More than 200 20th-century French and Spanish martyrs religious leaders have praised as witnesses to hope and the Gospel were beatified in their respective countries Dec. 13.
According to Vatican News, diocesan priest Father Manuel Izquierdo Izquierdo and 58 companions, as well as Father Antonio Montañés Chiquero and 64 companions, were killed between 1936 and 1937 during the Spanish Civil War. The two groups of Spanish martyrs were beatified during a Mass celebrated in Jaén.
During the civil war, “Revolutionaries moved by anti-religious and anti-Christian sentiments massacred numerous priests, religious, and laypeople, and looted churches and places of worship,” Vatican News reported.
Fr. Manuel was particularly mistreated and tortured, as was another priest, Fr. Manuel Valdivia Chica, whose hands were cut off before he was killed. Vatican News reported that the priests, including Fr. Antonio, remained faithful to their parishes and congregations and stayed with them despite the persecution, even asking to be killed last so they could hear confessions until the end.
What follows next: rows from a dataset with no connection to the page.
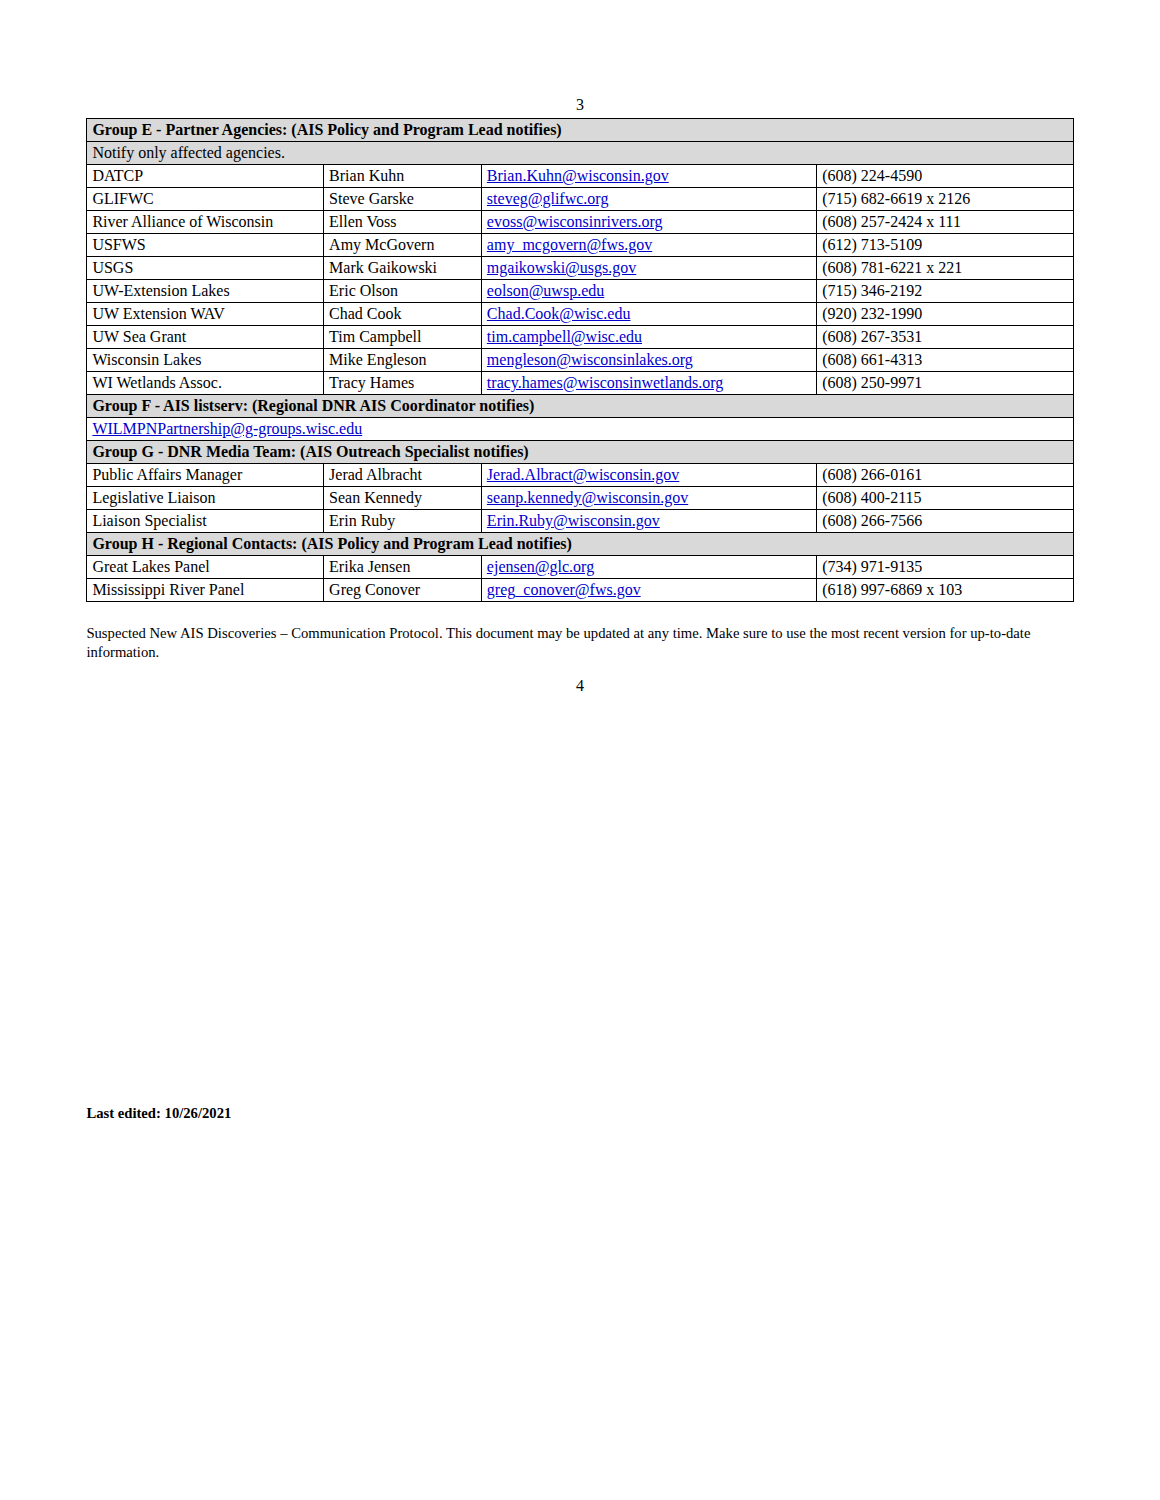3
| Group E - Partner Agencies: (AIS Policy and Program Lead notifies) |
| Notify only affected agencies. |
| DATCP | Brian Kuhn | Brian.Kuhn@wisconsin.gov | (608) 224-4590 |
| GLIFWC | Steve Garske | steveg@glifwc.org | (715) 682-6619 x 2126 |
| River Alliance of Wisconsin | Ellen Voss | evoss@wisconsinrivers.org | (608) 257-2424 x 111 |
| USFWS | Amy McGovern | amy_mcgovern@fws.gov | (612) 713-5109 |
| USGS | Mark Gaikowski | mgaikowski@usgs.gov | (608) 781-6221 x 221 |
| UW-Extension Lakes | Eric Olson | eolson@uwsp.edu | (715) 346-2192 |
| UW Extension WAV | Chad Cook | Chad.Cook@wisc.edu | (920) 232-1990 |
| UW Sea Grant | Tim Campbell | tim.campbell@wisc.edu | (608) 267-3531 |
| Wisconsin Lakes | Mike Engleson | mengleson@wisconsinlakes.org | (608) 661-4313 |
| WI Wetlands Assoc. | Tracy Hames | tracy.hames@wisconsinwetlands.org | (608) 250-9971 |
| Group F - AIS listserv: (Regional DNR AIS Coordinator notifies) |
| WILMPNPartnership@g-groups.wisc.edu |
| Group G - DNR Media Team: (AIS Outreach Specialist notifies) |
| Public Affairs Manager | Jerad Albracht | Jerad.Albract@wisconsin.gov | (608) 266-0161 |
| Legislative Liaison | Sean Kennedy | seanp.kennedy@wisconsin.gov | (608) 400-2115 |
| Liaison Specialist | Erin Ruby | Erin.Ruby@wisconsin.gov | (608) 266-7566 |
| Group H - Regional Contacts: (AIS Policy and Program Lead notifies) |
| Great Lakes Panel | Erika Jensen | ejensen@glc.org | (734) 971-9135 |
| Mississippi River Panel | Greg Conover | greg_conover@fws.gov | (618) 997-6869 x 103 |
Suspected New AIS Discoveries – Communication Protocol. This document may be updated at any time. Make sure to use the most recent version for up-to-date information.
4
Last edited: 10/26/2021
In a pastoral letter, Jaén Bishop Sebastián Chico Martínez called the martyrs “witnesses of hope” as the Jubilee Year of Hope draws to a close. He praised them for their examples of faith.
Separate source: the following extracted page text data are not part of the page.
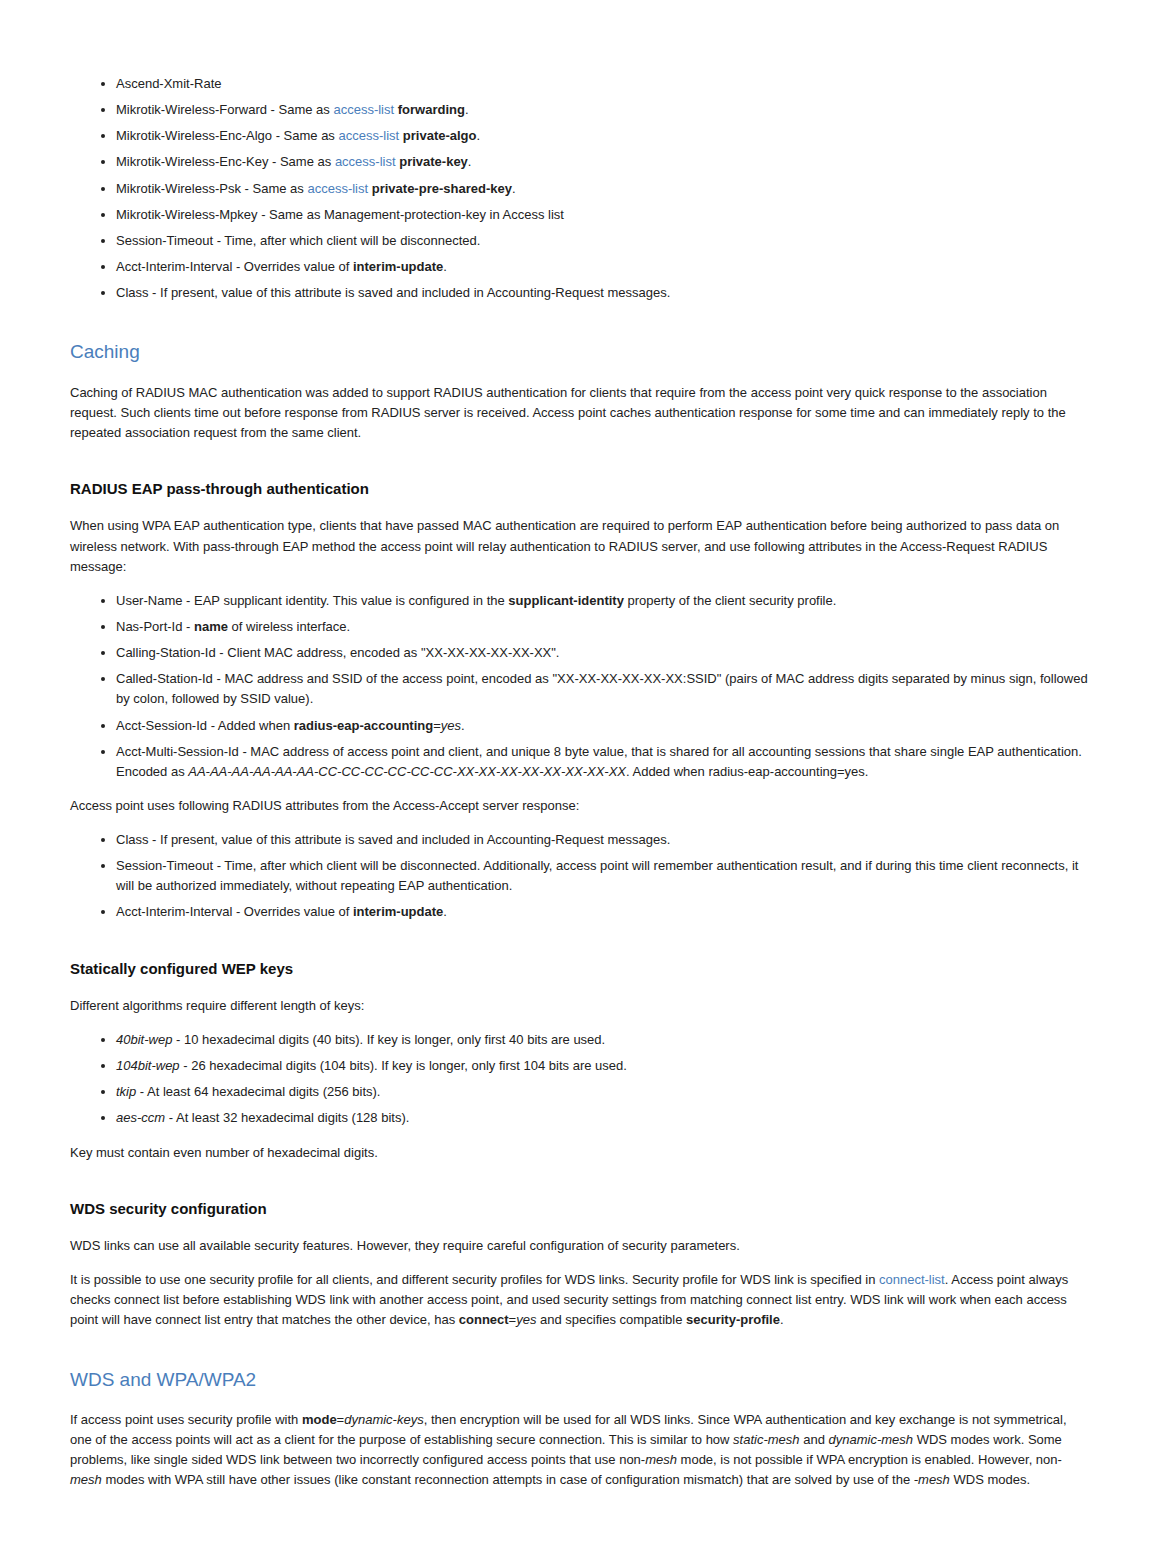Ascend-Xmit-Rate
Mikrotik-Wireless-Forward - Same as access-list forwarding.
Mikrotik-Wireless-Enc-Algo - Same as access-list private-algo.
Mikrotik-Wireless-Enc-Key - Same as access-list private-key.
Mikrotik-Wireless-Psk - Same as access-list private-pre-shared-key.
Mikrotik-Wireless-Mpkey - Same as Management-protection-key in Access list
Session-Timeout - Time, after which client will be disconnected.
Acct-Interim-Interval - Overrides value of interim-update.
Class - If present, value of this attribute is saved and included in Accounting-Request messages.
Caching
Caching of RADIUS MAC authentication was added to support RADIUS authentication for clients that require from the access point very quick response to the association request. Such clients time out before response from RADIUS server is received. Access point caches authentication response for some time and can immediately reply to the repeated association request from the same client.
RADIUS EAP pass-through authentication
When using WPA EAP authentication type, clients that have passed MAC authentication are required to perform EAP authentication before being authorized to pass data on wireless network. With pass-through EAP method the access point will relay authentication to RADIUS server, and use following attributes in the Access-Request RADIUS message:
User-Name - EAP supplicant identity. This value is configured in the supplicant-identity property of the client security profile.
Nas-Port-Id - name of wireless interface.
Calling-Station-Id - Client MAC address, encoded as "XX-XX-XX-XX-XX-XX".
Called-Station-Id - MAC address and SSID of the access point, encoded as "XX-XX-XX-XX-XX-XX:SSID" (pairs of MAC address digits separated by minus sign, followed by colon, followed by SSID value).
Acct-Session-Id - Added when radius-eap-accounting=yes.
Acct-Multi-Session-Id - MAC address of access point and client, and unique 8 byte value, that is shared for all accounting sessions that share single EAP authentication. Encoded as AA-AA-AA-AA-AA-AA-CC-CC-CC-CC-CC-CC-XX-XX-XX-XX-XX-XX-XX-XX. Added when radius-eap-accounting=yes.
Access point uses following RADIUS attributes from the Access-Accept server response:
Class - If present, value of this attribute is saved and included in Accounting-Request messages.
Session-Timeout - Time, after which client will be disconnected. Additionally, access point will remember authentication result, and if during this time client reconnects, it will be authorized immediately, without repeating EAP authentication.
Acct-Interim-Interval - Overrides value of interim-update.
Statically configured WEP keys
Different algorithms require different length of keys:
40bit-wep - 10 hexadecimal digits (40 bits). If key is longer, only first 40 bits are used.
104bit-wep - 26 hexadecimal digits (104 bits). If key is longer, only first 104 bits are used.
tkip - At least 64 hexadecimal digits (256 bits).
aes-ccm - At least 32 hexadecimal digits (128 bits).
Key must contain even number of hexadecimal digits.
WDS security configuration
WDS links can use all available security features. However, they require careful configuration of security parameters.
It is possible to use one security profile for all clients, and different security profiles for WDS links. Security profile for WDS link is specified in connect-list. Access point always checks connect list before establishing WDS link with another access point, and used security settings from matching connect list entry. WDS link will work when each access point will have connect list entry that matches the other device, has connect=yes and specifies compatible security-profile.
WDS and WPA/WPA2
If access point uses security profile with mode=dynamic-keys, then encryption will be used for all WDS links. Since WPA authentication and key exchange is not symmetrical, one of the access points will act as a client for the purpose of establishing secure connection. This is similar to how static-mesh and dynamic-mesh WDS modes work. Some problems, like single sided WDS link between two incorrectly configured access points that use non-mesh mode, is not possible if WPA encryption is enabled. However, non-mesh modes with WPA still have other issues (like constant reconnection attempts in case of configuration mismatch) that are solved by use of the -mesh WDS modes.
In Paris, diocesan priest Fr. Raymond Cayré, Franciscan Brother Gérard-Martin Cendrier, seminarian Roger Vallée, layman Jean Mestre, and 46 companions — martyred primarily in concentration camps during World War II — were beatified. Most of the French martyrs were part of the Young Christian Workers movement. They were also part of the “Mission Saint Paul,” which Vatican News called “a form of clandestine chaplaincy set up by French bishops to provide spiritual assistance to young people requisitioned for the Compulsory Labor Service.”
“Many priests, religious and lay people belonging to Catholic associations covertly followed French workers sent to German territory to provide them with moral and spiritual support,” the outlet reported. “As a result, they were arrested for subversive activity against the Third Reich, tortured and put to death mainly in the concentration camps of Buchenwald, Mauthausen, Dachau or Neuengamme.”
Pope Leo celebrated the beatifications during his Dec. 14 Angelus address, saying, “Let us praise the Lord for these martyrs, courageous witnesses to the Gospel, persecuted and killed for remaining close to their people and faithful to the Church!”